Edited By david bennett 8 on 19/05/2023 02:01:43

Oh, yes, I've thought about interchangeable lenses! The lenses are so small that they could easily be mounted in threaded receivers, to be screwed into the main body. It would be easy since I already have the materials and small taps and dies that would be needed.

But that might be gilding the lily? I am happy with it so far. Maybe for the Mk. II version. 🙂

Edited By S K on 19/05/2023 02:33:45

A little more progress: I've completed the stage, which takes the place of the plastic version seen above. It's made from 510 bronze, with a brass ball on which the micrometer pushes. I gingerly tested the flexibility of the hinge, and it will move, but I may have to thin it a little more - not sure yet.

I've decided to fit the "slides" (10mm glass windows) into little 3-D printed holders, which then drop into the 12mm hole. In the event that I get the lens-to-slide distance badly wrong, I can reprint the holders to adjust the slide's position.

Still left to do is create a few mm thick shim with a very slight angle to set the distance between the body of the microscope and the stage, and drill the microscope's body to accept the stage. However, I'll soon need to mount the lens, at least temporarily, along with a slide, in order to judge how thick the shim needs to be, and perhaps what kind of angle to set. Then I'll be nearly done.

Edited By S K on 20/05/2023 21:03:08

I'm calling this one finished. It's a Leeuwenhoek homage microscope rather than a replica.

The lens is a 3mm diameter coated achromatic doublet with a 4.5mm effective focal length and a numerical aperture of 0.3. This gives it about a 55-56x magnification, which is on the low end of Leeuwenhoek's surviving microscopes.

Mine deviated quite a bit from his approach, though I tried to keep it recognizable as following in his footsteps. Some differences beyond the lens:

• The body of his microscopes were two thin metal plates sandwiching the lens, and then riveted together. Mine is a solid piece of brass into which the lens is held in a reamed hole.
• His "handle" was a screw that adjusted the vertical position of the subject. Mine is the micrometer head, which adjusts the focus.
• His had a crude means of adjusting the subject's horizontal position, whereas mine has none.
• His used a needle-like point to hold the subject, whereas mine uses a stage with a 12mm hole, into which glass "slides" can be placed.

It's sharp, with quite little distortion or chromatic aberration except at the far edges. The contrast is seems lower than I expected, but that's probably because I haven't figured out how to properly illuminate the subject yet. The field of view is decent, and is wide enough that you can "look around" the image a little.

I looked at a slide of a tiny smear of my own blood. At about 55x, you can clearly see the red blood cells, but they are only pale tiny roundish dots. You can imagine that they have a particular shape, but it's not clear.

If I could go back in time and give this to Leeuwenhoek, what would he think? Certainly the achromatic lens would have amazed him. But otherwise, his microscopes revealed as much or more than mine could given their generally higher power.

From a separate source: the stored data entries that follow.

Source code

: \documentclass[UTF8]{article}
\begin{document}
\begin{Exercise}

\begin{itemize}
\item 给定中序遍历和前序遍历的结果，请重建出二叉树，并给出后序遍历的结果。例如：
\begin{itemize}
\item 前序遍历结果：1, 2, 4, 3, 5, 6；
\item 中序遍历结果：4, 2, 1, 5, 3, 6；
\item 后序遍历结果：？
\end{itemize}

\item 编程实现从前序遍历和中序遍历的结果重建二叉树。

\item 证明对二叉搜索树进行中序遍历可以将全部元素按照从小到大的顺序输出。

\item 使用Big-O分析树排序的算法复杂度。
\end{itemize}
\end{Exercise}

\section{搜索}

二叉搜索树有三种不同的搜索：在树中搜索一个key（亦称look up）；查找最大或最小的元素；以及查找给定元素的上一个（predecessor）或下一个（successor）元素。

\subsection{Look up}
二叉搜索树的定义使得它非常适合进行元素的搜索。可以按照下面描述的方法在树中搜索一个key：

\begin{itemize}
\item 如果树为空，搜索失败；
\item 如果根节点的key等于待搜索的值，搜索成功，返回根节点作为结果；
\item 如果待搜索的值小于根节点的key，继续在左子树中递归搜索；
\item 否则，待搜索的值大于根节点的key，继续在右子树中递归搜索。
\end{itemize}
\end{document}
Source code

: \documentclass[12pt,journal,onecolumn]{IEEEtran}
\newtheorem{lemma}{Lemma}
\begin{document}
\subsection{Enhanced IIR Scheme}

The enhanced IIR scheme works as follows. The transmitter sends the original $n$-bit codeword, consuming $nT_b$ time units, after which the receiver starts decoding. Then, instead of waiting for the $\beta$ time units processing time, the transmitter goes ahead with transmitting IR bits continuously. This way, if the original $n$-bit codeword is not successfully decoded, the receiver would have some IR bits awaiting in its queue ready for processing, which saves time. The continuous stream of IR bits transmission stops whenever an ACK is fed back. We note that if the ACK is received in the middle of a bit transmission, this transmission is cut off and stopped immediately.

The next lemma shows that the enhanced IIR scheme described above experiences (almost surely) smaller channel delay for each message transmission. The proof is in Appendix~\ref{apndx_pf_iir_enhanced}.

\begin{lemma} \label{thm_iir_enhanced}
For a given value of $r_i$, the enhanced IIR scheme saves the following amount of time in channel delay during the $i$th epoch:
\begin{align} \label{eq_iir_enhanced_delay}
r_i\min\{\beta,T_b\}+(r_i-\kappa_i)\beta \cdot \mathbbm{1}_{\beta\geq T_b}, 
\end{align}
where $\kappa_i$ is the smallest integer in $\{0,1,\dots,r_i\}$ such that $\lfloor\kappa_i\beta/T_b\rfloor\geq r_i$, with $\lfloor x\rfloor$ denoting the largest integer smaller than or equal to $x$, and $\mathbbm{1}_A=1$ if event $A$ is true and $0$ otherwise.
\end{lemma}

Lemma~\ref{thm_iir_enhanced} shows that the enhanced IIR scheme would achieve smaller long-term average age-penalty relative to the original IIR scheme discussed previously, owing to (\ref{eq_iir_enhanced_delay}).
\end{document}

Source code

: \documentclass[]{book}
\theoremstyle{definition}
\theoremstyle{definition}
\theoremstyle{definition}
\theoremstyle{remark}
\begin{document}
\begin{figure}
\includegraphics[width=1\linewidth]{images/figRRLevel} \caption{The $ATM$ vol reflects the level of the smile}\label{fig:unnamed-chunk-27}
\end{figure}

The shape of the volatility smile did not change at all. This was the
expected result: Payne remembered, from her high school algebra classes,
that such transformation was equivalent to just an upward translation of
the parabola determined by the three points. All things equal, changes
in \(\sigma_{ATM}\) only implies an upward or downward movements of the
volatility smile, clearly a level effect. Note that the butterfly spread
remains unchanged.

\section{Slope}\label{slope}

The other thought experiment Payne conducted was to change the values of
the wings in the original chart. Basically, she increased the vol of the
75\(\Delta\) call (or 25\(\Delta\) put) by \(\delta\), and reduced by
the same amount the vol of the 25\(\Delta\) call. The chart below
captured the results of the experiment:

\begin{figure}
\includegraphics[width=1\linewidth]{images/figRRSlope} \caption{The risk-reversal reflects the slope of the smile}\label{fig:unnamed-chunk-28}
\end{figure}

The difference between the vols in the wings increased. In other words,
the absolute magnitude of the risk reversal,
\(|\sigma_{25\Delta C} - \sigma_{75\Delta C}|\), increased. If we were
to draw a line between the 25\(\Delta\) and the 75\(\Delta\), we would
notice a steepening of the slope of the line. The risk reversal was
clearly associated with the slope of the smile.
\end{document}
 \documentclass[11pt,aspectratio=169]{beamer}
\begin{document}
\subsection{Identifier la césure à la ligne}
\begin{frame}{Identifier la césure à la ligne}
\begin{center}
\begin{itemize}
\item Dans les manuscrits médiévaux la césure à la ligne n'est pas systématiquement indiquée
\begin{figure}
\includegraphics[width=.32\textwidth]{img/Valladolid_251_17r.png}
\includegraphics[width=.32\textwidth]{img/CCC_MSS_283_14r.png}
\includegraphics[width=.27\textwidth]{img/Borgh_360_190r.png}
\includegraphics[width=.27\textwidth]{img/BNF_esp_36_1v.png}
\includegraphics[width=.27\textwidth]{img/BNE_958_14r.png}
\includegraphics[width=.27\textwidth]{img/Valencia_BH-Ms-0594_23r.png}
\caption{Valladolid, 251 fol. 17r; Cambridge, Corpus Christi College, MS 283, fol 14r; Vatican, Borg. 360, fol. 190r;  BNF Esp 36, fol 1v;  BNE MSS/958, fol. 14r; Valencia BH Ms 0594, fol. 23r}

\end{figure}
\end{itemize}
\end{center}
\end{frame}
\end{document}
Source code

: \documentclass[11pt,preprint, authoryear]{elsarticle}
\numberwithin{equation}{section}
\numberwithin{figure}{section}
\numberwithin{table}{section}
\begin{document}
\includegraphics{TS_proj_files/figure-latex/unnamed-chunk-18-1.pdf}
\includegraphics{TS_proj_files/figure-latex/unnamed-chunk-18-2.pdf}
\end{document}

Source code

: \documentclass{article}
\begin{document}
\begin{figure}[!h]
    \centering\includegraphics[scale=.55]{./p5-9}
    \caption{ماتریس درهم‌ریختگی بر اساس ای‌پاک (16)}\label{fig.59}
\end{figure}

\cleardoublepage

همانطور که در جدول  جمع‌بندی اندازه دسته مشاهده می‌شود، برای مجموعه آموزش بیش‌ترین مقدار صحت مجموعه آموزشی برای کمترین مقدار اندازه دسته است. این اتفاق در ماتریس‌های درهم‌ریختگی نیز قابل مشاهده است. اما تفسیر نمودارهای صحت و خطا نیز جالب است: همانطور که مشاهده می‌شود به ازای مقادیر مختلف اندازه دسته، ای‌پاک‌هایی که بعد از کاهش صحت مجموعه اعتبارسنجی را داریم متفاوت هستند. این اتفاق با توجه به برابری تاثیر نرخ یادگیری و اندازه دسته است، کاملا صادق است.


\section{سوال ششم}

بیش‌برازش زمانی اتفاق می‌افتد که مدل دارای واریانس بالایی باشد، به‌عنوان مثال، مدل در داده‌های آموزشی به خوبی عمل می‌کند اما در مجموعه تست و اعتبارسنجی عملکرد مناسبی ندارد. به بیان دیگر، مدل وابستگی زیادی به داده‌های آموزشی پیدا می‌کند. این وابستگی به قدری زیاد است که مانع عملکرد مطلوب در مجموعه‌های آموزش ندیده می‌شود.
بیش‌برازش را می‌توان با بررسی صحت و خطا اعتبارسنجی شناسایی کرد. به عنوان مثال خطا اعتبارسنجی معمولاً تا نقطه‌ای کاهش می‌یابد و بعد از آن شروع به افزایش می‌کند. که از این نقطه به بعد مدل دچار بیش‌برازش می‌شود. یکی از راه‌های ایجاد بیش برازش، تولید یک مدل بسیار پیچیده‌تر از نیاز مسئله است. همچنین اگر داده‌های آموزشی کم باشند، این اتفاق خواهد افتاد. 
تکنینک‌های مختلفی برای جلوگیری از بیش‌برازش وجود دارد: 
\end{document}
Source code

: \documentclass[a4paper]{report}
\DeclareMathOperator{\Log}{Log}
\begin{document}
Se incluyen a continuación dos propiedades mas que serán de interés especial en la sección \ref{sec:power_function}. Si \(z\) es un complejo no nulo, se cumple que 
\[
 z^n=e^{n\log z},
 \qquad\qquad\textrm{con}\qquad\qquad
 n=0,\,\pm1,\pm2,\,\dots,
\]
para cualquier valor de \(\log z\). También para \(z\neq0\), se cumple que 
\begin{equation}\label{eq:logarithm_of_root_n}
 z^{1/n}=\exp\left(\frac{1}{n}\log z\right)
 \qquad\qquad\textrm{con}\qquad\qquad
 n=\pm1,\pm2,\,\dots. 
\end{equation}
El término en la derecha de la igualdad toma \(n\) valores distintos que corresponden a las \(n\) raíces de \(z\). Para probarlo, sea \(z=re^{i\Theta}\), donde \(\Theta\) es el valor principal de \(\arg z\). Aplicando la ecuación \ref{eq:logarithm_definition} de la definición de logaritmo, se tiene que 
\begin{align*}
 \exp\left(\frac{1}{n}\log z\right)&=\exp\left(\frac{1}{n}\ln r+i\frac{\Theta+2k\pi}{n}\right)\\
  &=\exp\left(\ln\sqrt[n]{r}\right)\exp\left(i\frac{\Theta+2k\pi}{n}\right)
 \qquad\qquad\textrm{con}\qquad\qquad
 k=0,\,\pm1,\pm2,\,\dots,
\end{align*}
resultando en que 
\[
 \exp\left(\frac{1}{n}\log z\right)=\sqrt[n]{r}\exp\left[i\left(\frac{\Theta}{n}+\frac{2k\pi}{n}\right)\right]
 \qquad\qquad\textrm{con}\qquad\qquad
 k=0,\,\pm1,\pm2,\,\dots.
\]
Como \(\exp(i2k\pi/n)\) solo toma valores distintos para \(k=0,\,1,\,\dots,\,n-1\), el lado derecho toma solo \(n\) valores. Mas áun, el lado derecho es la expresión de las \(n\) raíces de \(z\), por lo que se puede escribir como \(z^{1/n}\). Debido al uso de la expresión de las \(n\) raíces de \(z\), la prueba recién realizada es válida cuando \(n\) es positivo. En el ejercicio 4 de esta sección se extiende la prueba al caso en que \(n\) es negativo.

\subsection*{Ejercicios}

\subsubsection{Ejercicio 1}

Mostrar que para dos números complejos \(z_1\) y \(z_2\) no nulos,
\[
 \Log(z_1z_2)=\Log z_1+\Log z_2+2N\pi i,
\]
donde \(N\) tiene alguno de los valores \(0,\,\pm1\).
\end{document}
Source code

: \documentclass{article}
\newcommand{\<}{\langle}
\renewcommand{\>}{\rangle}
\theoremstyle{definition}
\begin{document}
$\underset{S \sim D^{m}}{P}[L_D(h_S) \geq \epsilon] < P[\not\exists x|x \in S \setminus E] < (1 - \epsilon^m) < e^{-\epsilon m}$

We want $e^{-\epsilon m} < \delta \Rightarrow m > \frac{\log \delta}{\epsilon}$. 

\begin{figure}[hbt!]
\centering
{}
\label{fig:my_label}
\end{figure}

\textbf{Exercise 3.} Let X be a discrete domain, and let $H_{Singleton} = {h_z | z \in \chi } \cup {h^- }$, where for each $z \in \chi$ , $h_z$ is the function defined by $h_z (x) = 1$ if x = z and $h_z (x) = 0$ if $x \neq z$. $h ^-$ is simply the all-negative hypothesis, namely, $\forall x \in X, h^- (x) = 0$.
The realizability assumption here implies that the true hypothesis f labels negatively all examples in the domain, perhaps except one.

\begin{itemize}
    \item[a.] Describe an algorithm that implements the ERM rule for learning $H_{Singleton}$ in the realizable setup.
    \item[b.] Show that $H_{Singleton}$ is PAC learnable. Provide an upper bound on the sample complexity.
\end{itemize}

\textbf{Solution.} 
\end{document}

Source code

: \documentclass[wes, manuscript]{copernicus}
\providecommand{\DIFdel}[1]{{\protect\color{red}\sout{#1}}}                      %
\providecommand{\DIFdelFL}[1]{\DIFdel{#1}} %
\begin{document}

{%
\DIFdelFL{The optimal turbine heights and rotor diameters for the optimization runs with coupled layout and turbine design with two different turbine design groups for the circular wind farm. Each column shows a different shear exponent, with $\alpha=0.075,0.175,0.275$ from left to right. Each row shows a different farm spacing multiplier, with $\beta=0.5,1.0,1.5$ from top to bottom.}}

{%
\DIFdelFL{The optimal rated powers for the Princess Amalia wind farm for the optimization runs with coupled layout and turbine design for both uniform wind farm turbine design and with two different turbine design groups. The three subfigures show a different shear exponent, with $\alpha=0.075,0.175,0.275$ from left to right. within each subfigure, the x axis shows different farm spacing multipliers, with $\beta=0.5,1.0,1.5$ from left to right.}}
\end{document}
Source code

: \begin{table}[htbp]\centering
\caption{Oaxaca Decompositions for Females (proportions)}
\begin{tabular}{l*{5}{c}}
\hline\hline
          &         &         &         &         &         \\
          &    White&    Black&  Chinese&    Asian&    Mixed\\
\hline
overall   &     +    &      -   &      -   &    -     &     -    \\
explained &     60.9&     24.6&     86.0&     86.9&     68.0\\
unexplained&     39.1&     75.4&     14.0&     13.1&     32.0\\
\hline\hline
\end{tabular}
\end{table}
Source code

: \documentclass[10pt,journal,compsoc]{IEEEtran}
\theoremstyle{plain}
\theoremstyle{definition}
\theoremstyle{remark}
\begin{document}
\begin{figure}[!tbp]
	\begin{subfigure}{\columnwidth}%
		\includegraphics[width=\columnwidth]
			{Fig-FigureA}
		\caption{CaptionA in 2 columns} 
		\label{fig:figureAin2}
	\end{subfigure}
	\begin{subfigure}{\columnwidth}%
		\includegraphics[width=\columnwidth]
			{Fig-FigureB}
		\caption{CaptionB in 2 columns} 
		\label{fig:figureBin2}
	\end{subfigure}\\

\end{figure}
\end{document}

It was a fun little project. I already have a lot of ideas for a Mark II version. 🙂

Looks very nice! How did you machine the circular neck in the bronze please? Maybe useful technique for making suspension springs.

Nice, mental 'note-to-self' filed away... ..thanks for posting..

I used a 1/4" center-cutting ball-end mill to cut the neck, just running it ball-end-down horizontally across the metal.

I think it wound up being 0.004" at its thinnest. I'd try for thinner next time, as it was still a little on the stiff side, but fine for this purpose.

To make a pendulum hinge, it would have to be considerably thinner still: 0.001" max, and likely less. Accurate work holding and precise tramming, to something like 0.0001" or better across the material would be needed for sure, lest one end of the cut be thicker than the other. Also, you would have to reverse the material and cut both sides equally. A lot could go wrong.

This bronze is reasonably hard and has a good ring to it. While it's much livelier than brass, I'm not convinced it's well suited for a spring as flexible as would be needed for a pendulum. I may try to make something as thin as I can to see.

IIRC the BeCu shim I have is 0.1mm thick = .004in? Did you use PB?